== Textauszug ==
Jeder Band der Werkreihe ist von einem anderen malenden Dichter
oder dichtenden Maler gestaltet, darunter Namen wie Horst Janssen,
Eugéne Ionesco, Wolfgang Hildesheimer oder Markus Lüpertz.
Der jüngste Band verdient sogar den Namen Gesamtkunstwerk:
Er ist erstmals einem malenden/schreibenden Komponisten gewidmet:
Dieter Schnebel. Im Vorwort schreibt dieser: Der Lebenslauf
aber ist die gleichsam ausgeschriebene Signatur. Beim Künstler
ist der Lebensweg bezeichnet von den Werken, die ihn gleich Wegmarken
abstecken.
Doppelseite aus Dieter Schnebels
ZeitSchriftBildKlangObjekt: Collage aus Partituren
und Zeichnungen. Foto: Keilholz
Tatsächlich ist es Schnebel eindringlichst gelungen, Biografie
und Werkgeschichte engzuführen. Dabei entstand
keine Musikästhetik, wie sie Schnebel etwa 1972 unter dem Titel
Denkbare Musik publizierte, auch keine Künstlerbiografie
wie man sie kennt. Schnebels Signatur ist sein Blick
auf seinen Lebenslauf, neu zusammengefügt aus Daten, Partiturausrissen,
Faustskizzen und Anmerkungen mal klein gekritzelt, mal mit
großen, bunten Lettern gemalt. Die Struktur bildet die chronologische
Dar- stellung von Schnebels Vita, angefangen bei der Kindheit im
badischen Lahr über die ersten Exkursionen in den Schwarzwald
und ins Rheintal bis hin zu den vielen Reisen zu international bedeutenden
Musikorten. Bei aller textlichen Knappheit und naiver bildlicher
Darstellung Schnebel spart nichts aus, nicht die Lebenshöhepunkte
und nicht die Katastrophen. Während gewöhnlich jedem Signatur-Bildband
ein Original des Künstlers beiliegt, findet sich im Umschlag
dieses Bandes eine CD mit dem Titel Dieter Schnebel spricht
zu seinen Musikzitaten. Eine Höranthologie, Schnebel
nennt sie ZeitSchriftBildKlangOb-jekt, die es lustvoll
zu erkunden gilt, denn was Schnebel da im Studio aus seinem Lebenswerk
zur akustischen Signatur zusammengestellt hat, besitzt selbst schon
wieder Werkcharakter. Knapper und zugleich vollständiger kann
kein Lexikonartikel, kein Radiofeature das Lebenswerk des Maulwerkers
und traditionsbewussten Neuerers erfassen. Gleichzeitig überrascht,
mit welcher Unbekümmertheit Schnebel seine Werke zitiert, wie
er sogar aus der monumentalen Sinfonie X kleine Hörschnipsel
in einen neuen Zusammenhang stellt und dadurch erhellende Blicke
in seine kompositorische Werkstatt erlaubt.
===
• Ihre Aufgaben
A. Zitieren Sie aus der Besprechung des Schnebel-Bandes wörtlich den Abschnitt von „Jeder Band der“ bis einschließlich „oder Markus Lüpertz.“.
B. Beantworten Sie anhand der Besprechung des Schnebel-Bandes folgende Fragen:
(i) Wem ist der jüngste Band der Werkreihe gewidmet?
(ii) Unter welchem Titel veröffentlichte Schnebel 1972 eine Musikästhetik?
(iii) Was findet sich im Umschlag dieses Bandes anstelle eines beiliegenden Originals?
Die Datensätze werden für die Bearbeitung nicht benötigt.
== Bereitgestellte Daten ==
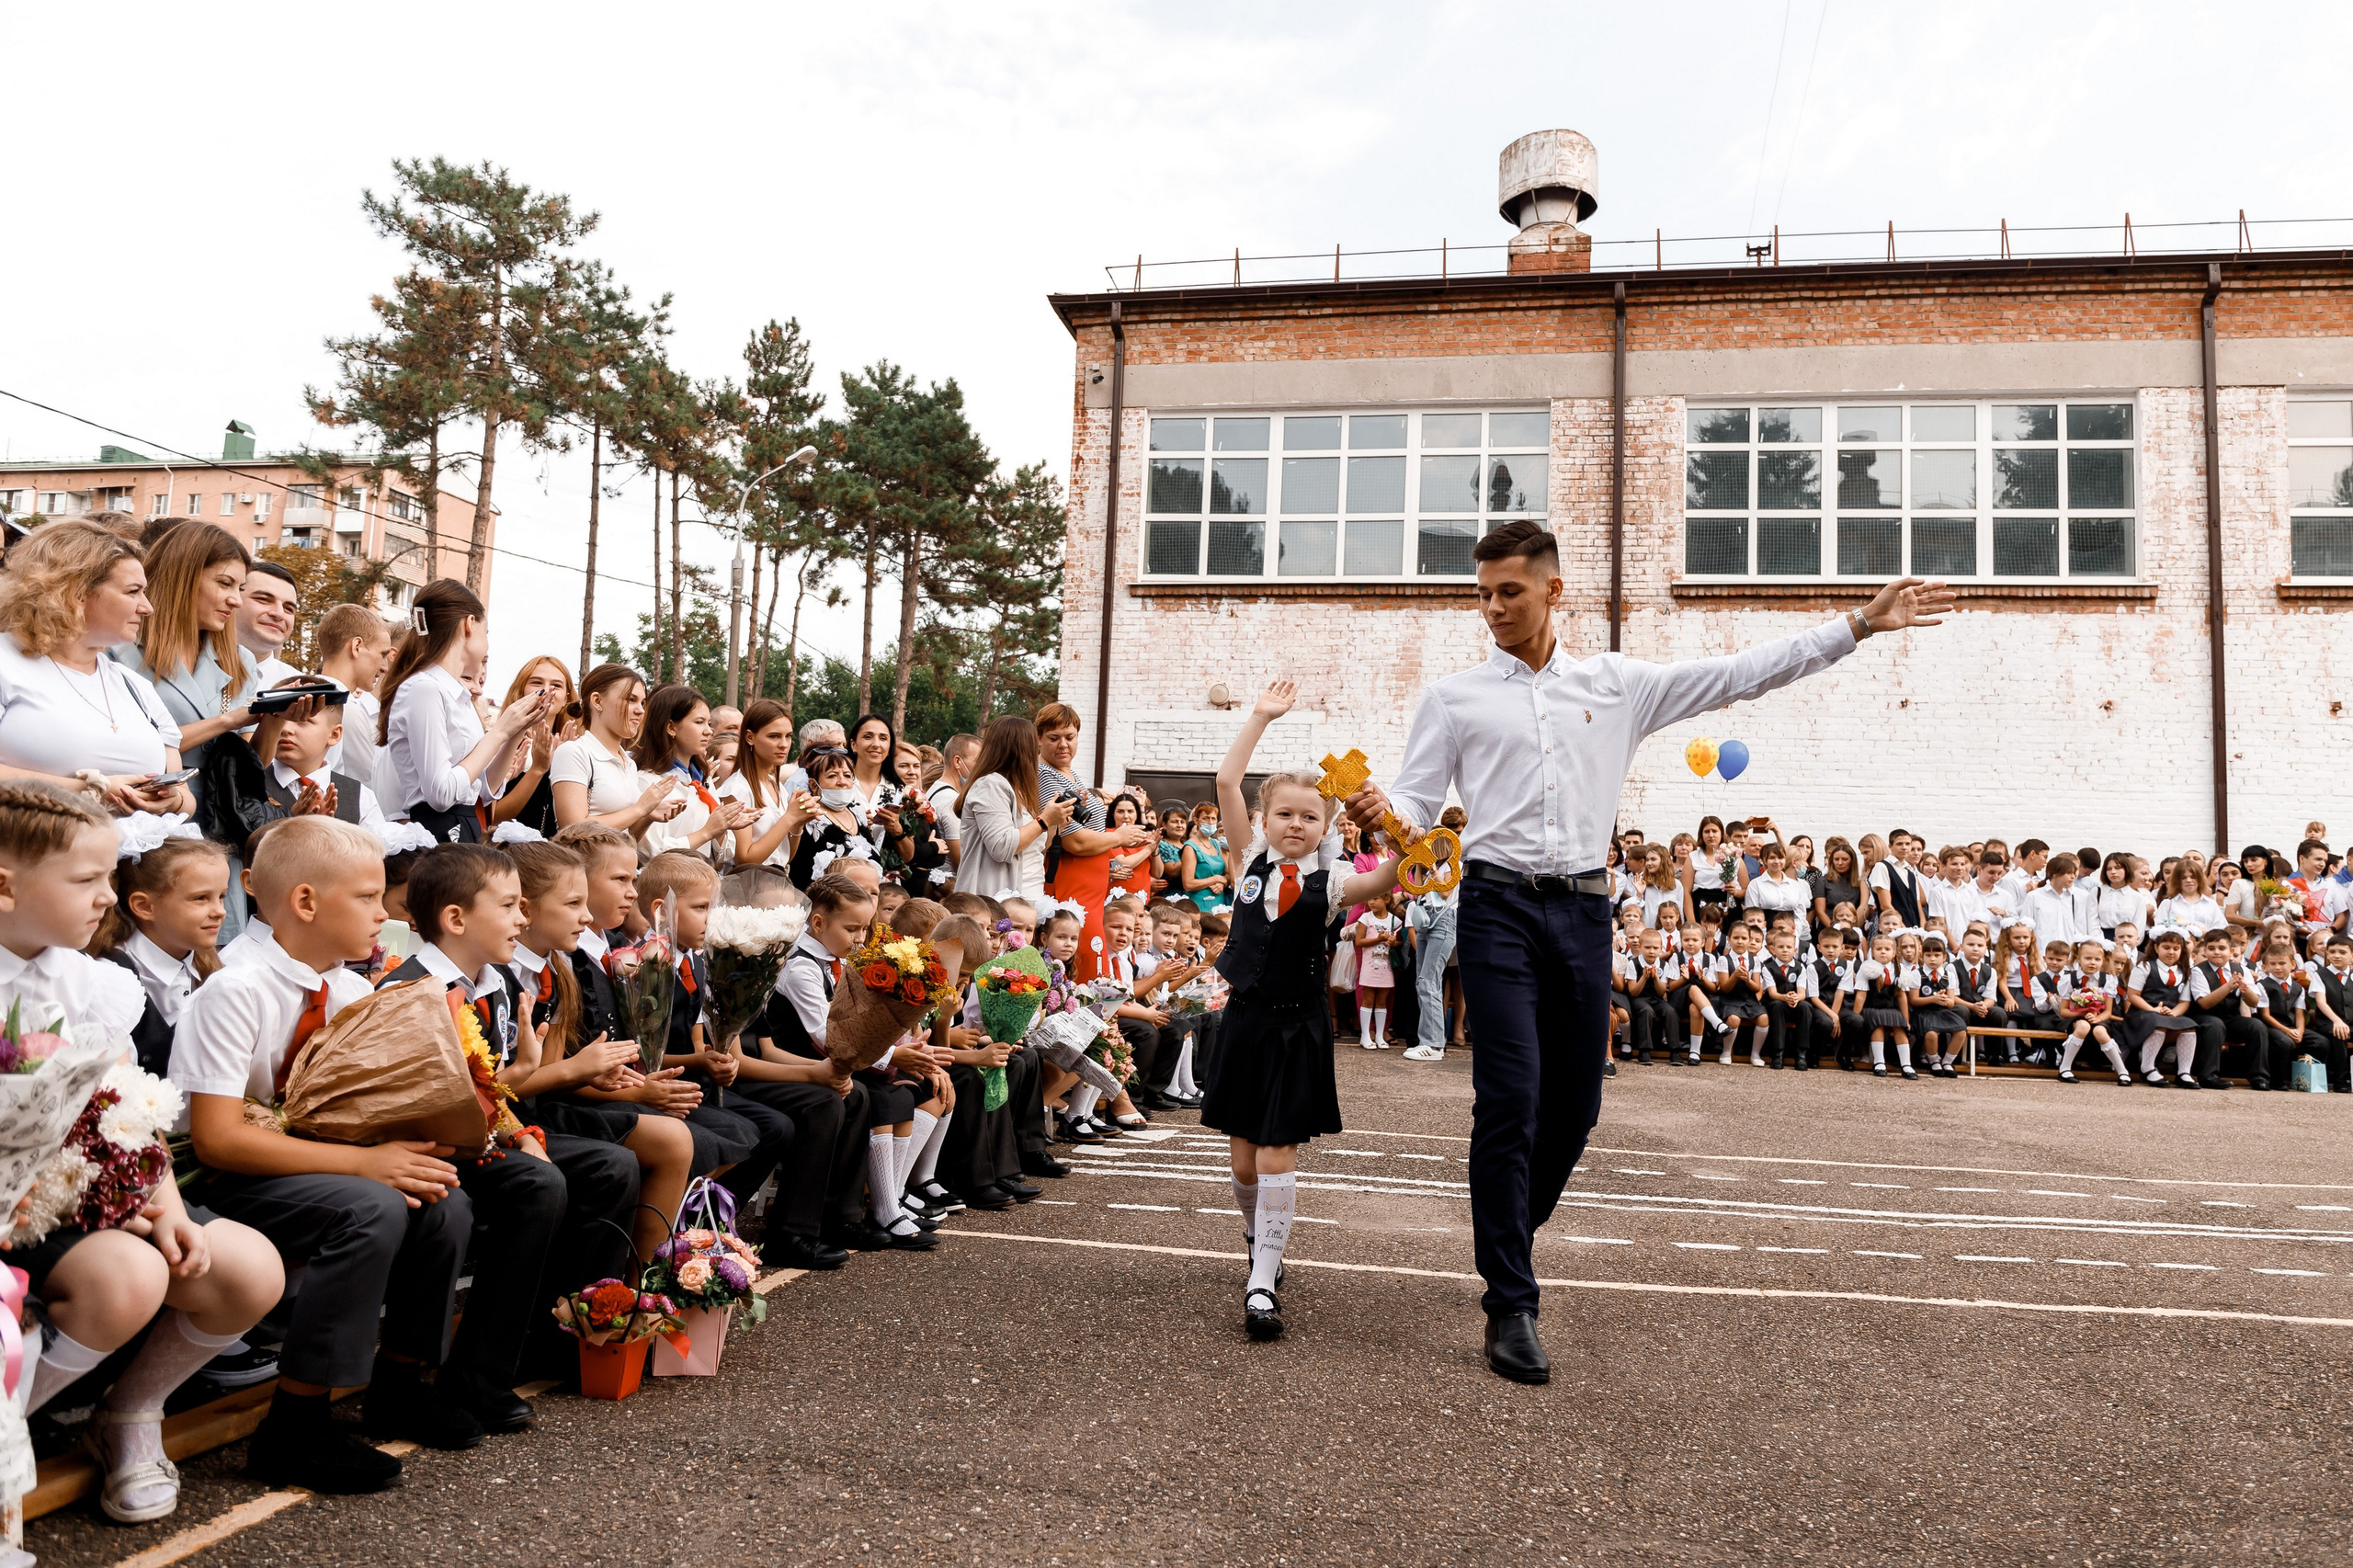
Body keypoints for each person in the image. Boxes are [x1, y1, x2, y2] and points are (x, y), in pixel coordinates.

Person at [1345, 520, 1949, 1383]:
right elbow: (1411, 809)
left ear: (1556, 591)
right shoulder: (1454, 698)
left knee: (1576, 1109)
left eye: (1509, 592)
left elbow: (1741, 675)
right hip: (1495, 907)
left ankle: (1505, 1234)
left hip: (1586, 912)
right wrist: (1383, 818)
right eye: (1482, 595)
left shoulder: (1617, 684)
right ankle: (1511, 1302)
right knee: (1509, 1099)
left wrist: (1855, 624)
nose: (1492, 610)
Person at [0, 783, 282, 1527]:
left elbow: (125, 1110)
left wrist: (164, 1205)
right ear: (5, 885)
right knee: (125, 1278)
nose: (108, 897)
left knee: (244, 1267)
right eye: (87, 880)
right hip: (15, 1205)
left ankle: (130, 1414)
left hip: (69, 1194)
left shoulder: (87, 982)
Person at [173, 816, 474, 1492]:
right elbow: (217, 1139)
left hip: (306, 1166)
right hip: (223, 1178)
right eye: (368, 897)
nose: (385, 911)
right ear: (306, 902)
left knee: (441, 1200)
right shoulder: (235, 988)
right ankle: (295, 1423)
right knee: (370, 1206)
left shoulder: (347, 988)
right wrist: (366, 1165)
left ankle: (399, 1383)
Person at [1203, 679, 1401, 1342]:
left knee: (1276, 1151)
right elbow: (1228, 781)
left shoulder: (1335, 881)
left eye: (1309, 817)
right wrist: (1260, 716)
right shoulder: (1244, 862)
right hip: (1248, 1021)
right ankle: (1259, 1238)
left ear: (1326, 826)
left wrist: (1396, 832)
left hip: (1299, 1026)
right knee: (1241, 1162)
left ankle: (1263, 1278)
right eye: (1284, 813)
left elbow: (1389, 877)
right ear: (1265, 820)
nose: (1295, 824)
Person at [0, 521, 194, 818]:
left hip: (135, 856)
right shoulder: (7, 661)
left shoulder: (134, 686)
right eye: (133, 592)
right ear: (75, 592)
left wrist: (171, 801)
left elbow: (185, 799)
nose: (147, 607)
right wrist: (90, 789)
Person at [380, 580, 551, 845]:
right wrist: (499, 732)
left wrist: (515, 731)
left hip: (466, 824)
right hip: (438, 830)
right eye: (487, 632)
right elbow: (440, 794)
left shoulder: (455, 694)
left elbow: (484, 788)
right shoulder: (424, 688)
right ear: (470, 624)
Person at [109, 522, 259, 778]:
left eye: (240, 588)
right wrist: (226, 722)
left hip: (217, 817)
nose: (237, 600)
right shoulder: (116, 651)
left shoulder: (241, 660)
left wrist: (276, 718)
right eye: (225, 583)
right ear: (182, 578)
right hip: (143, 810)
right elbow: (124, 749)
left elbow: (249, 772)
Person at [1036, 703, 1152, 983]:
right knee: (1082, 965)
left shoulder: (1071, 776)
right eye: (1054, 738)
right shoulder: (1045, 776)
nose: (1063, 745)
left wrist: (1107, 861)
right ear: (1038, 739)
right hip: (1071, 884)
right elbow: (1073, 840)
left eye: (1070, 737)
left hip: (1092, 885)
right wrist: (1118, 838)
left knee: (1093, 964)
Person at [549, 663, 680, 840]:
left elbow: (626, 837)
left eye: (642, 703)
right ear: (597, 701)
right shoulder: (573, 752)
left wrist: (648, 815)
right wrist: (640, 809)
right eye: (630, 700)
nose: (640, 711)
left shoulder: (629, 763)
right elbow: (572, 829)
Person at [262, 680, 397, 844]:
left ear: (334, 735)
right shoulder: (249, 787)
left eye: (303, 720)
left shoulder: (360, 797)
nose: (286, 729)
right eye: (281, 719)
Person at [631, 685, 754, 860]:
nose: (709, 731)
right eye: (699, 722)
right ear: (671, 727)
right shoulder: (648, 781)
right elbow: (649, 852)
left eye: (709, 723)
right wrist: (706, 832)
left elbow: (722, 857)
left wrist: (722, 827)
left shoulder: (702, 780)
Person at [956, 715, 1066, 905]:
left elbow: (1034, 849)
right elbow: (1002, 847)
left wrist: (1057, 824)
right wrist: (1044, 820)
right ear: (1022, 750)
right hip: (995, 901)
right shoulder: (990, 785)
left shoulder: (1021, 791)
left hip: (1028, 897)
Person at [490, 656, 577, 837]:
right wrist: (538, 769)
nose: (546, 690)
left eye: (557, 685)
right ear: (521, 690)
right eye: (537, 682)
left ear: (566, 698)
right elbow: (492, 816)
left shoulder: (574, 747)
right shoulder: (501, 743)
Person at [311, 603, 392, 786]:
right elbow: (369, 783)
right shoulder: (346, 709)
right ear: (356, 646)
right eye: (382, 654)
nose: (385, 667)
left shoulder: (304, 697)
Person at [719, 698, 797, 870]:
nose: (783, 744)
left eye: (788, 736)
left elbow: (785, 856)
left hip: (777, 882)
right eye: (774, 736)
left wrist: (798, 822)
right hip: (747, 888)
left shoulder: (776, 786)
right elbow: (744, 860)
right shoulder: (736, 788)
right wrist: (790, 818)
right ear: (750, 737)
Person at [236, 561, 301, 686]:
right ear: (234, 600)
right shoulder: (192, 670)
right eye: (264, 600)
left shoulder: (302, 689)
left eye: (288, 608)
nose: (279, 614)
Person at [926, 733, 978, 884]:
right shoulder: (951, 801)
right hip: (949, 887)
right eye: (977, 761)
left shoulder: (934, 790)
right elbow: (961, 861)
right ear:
===
• Antworten je Aufgabe
A.
Jeder Band der Werkreihe ist von einem anderen malenden Dichter
oder dichtenden Maler gestaltet, darunter Namen wie Horst Janssen,
Eugéne Ionesco, Wolfgang Hildesheimer oder Markus Lüpertz.

B.
(i) Dem malenden/schreibenden Komponisten Dieter Schnebel.
(ii) Denkbare Musik.
(iii) Eine CD mit dem Titel „Dieter Schnebel spricht zu seinen Musikzitaten“.